Siz hiç KPSS’den 90 alıp da mülakatta elenen bir üniversite mezununun yerine, Türkçeyi tercümanla konuşacak kıvamda diksiyonu bozuk, anayasanın ilk üç maddesini hayatında ilk kez duyan, İstiklal Marşı’nı “şey... hani şu... neydi o?” diye başlayan birinin memur yapıldığını gördünüz mü?

Biz çok gördük.

Artık görmeyi geçtik, mecburen izliyoruz. Üstelik her yıl yeni sezon, yeni oyuncular ama aynı senaryo: Başarılı elenir, "bizim çocuk" geçer. Adeta bir devlet destekli reality show: “Torpil Star Türkiye.”

*

Mülakata girecek bazı gençler sabaha kadar kitap karıştırıyor, genel kültür çalışıyor, dünya gündemini takip ediyor. Diğerleri ise sabaha kadar telefon rehberini karıştırıyor: “Kimi arasam da 'hallederiz' listesine girsem? ” Kimisi not tutuyor, kimisi “dayı” kovalıyor. Kimisi kitap okurken gözaltı morartıyor, kimisi siyasetçilerin danışmanını takip ederken bildirim sesinden uykusuz kalıyor. Evet, herkes çalışıyor. Ama bazıları sınav kağıdına, bazıları sadece kulis kağıdına.

*

Bu ülkede liyakat artık bir şehir efsanesi. Eskiler “çalışan kazanır” derdi, şimdi “referansın yoksa uğraşma” diyor. Başarılı olmak değil, biat etmek işe yarıyor. Çünkü koltuklar bilgiye değil, aidiyete veriliyor. Adeta kamu kurumları değil, akraba ofisleri kurulmuş durumda. Müdür amca, memur yeğen, danışman bacanak, sekreter komşunun oğlu... Kadrolar aile yemeği listesi gibi.
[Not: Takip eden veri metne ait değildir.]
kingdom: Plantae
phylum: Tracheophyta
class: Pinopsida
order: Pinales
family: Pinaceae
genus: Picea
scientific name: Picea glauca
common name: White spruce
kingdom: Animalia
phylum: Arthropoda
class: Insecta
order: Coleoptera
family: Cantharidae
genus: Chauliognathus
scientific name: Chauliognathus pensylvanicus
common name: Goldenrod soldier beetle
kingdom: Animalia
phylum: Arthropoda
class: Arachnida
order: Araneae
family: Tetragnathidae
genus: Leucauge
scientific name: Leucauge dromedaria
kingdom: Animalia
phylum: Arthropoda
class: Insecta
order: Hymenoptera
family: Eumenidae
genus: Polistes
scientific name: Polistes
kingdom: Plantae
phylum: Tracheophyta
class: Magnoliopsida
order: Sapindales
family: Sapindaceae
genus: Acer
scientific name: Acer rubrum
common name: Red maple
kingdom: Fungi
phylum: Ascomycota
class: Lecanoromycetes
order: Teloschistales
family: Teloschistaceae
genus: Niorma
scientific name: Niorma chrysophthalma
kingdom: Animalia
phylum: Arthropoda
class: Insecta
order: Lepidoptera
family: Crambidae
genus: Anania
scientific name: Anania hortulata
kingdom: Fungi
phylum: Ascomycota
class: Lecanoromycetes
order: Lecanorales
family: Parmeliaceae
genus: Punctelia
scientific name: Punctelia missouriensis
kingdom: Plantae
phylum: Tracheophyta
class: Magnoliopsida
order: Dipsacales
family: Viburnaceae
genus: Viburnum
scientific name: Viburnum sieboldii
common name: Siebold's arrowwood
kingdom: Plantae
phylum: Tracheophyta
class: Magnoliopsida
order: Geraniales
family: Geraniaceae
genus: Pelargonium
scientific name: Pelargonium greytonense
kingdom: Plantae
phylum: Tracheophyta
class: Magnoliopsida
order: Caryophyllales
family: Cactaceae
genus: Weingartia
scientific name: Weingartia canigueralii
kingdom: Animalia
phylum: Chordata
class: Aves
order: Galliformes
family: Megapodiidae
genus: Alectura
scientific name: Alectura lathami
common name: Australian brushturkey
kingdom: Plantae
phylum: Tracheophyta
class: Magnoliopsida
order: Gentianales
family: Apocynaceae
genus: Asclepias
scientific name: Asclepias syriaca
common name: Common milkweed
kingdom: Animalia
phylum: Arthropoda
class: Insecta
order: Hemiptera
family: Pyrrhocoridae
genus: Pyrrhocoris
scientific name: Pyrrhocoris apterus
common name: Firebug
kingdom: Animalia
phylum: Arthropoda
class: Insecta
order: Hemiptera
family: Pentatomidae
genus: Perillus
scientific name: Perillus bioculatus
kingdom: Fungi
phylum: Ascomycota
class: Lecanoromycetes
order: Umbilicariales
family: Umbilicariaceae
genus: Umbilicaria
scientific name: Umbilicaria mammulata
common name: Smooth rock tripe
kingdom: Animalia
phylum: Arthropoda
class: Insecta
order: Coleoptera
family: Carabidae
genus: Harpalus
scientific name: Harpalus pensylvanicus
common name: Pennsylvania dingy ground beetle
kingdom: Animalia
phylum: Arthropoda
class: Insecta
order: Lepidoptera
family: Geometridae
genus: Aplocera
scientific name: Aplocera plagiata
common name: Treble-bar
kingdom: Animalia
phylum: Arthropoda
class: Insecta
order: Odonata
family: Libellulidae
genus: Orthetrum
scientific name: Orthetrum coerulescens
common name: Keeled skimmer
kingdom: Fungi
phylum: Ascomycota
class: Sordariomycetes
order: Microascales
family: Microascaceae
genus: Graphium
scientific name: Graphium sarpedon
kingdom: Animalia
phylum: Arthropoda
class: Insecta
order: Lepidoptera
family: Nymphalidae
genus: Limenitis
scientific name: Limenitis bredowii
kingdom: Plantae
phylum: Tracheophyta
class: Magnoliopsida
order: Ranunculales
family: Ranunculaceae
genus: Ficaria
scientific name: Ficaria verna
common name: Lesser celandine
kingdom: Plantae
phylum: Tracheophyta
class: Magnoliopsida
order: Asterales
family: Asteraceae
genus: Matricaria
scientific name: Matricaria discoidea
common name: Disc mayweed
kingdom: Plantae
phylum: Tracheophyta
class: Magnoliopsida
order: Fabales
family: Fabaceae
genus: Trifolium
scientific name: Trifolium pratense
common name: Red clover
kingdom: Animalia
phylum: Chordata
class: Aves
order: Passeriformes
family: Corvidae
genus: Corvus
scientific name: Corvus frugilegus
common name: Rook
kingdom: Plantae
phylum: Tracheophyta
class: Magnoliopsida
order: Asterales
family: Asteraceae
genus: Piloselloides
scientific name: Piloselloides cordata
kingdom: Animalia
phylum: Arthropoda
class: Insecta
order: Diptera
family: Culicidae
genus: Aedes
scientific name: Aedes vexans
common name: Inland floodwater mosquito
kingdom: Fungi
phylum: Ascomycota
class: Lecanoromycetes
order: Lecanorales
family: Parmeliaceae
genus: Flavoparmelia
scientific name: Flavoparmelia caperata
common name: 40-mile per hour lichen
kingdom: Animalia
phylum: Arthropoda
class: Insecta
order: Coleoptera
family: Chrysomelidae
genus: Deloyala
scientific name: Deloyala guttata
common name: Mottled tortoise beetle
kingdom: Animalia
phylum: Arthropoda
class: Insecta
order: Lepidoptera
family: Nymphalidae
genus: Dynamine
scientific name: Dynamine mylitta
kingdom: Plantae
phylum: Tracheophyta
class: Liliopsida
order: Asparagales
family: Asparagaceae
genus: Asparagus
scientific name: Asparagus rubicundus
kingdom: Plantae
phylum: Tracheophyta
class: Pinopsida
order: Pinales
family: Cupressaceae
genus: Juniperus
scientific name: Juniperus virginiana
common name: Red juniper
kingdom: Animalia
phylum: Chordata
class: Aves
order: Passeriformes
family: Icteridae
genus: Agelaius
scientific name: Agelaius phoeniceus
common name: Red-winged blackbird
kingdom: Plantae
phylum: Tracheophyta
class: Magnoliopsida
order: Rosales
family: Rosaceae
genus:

Tek fark: Menülerde "hakkıyla gelen" yok.

*

Şimdi biraz düşünelim: Devletin temelini oluşturan anayasanın ilk üç maddesini bilmeyen biri nasıl olur da o devlette görev alır? Basit: Çünkü bu sistemde bilgiden değil, "bildirilen kişi" olmak devlet memuru olmayı sağlar. Mülakatta “kendinizi tanıtır mısınız?” sorusuna cevap veremeyen ama komisyonla aynı partide selfie’si olan başarılıdır mesela. “Size bir klasik müzik bestecisi söyleyin” denir, “Arabesk dinlerim ben” diyen geçer o mülakattan. Çünkü esas soru sorulmayan sorudur: "Seni kim önerdi?"

*

İstiklal Marşı’nı bile karıştıran biri memur oluyor. Çünkü vatan sevgisi artık puanla değil, "kimden olduğunla" ölçülüyor. Bayrak için gözleri dolan değil, “o bayrağın gölgesinde kiminle oturduğun” değerlendiriliyor.

*

Mülakatlar artık bilgi sınavı değil, sadakat töreni. Üç dakika içinde bir insanın karakteri, kültürü, liyakati değil, hangi partiden geldiği ölçülüyor. Mülakata giren aday yerine, “rica telefonu” dinleniyor.

Ve sonra devlet yetkilileri çıkıp, “Gençler yurtdışına kaçıyor, neden?” diye soruyor. Çünkü bu gençler, 90 sorunun 88’ini doğru cevaplayıp, mülakatta elenmenin ne demek olduğunu biliyor. Çünkü bu gençler, hak edenin değil, hak yiyenin ödüllendirildiği bir düzende nefes almanın nasıl zorlaştığını görüyor. Çünkü bu gençler, sabır taşına dönüştü; ama her taş gibi bir gün kırılacaklarını da biliyorlar.
*
Şu sıralar öğretmen atamaları gündemde… Bir taraf mülakat stresinde, kitaplarını açıp “Bu sene kesin olacak” diye dua ederek çalışmaya başlamış. Diğer taraf ise “Dayıma şükürler olsun” deyip, maaşını hayal ederek ilk zili beklemeye geçmiş. Çünkü bu ülkede mülakat sistemi, gençlere “başarının değil, bağlantının geçerli olduğu” mesajını veriyor. Ve bu mesaj, sadece bireyleri değil, bir ülkenin geleceğini de çürütüyor. Çünkü bilgiyle değil, ilişkiyle yönetilen bir devlet, adaletin değil, ayrıcalığın düzenidir.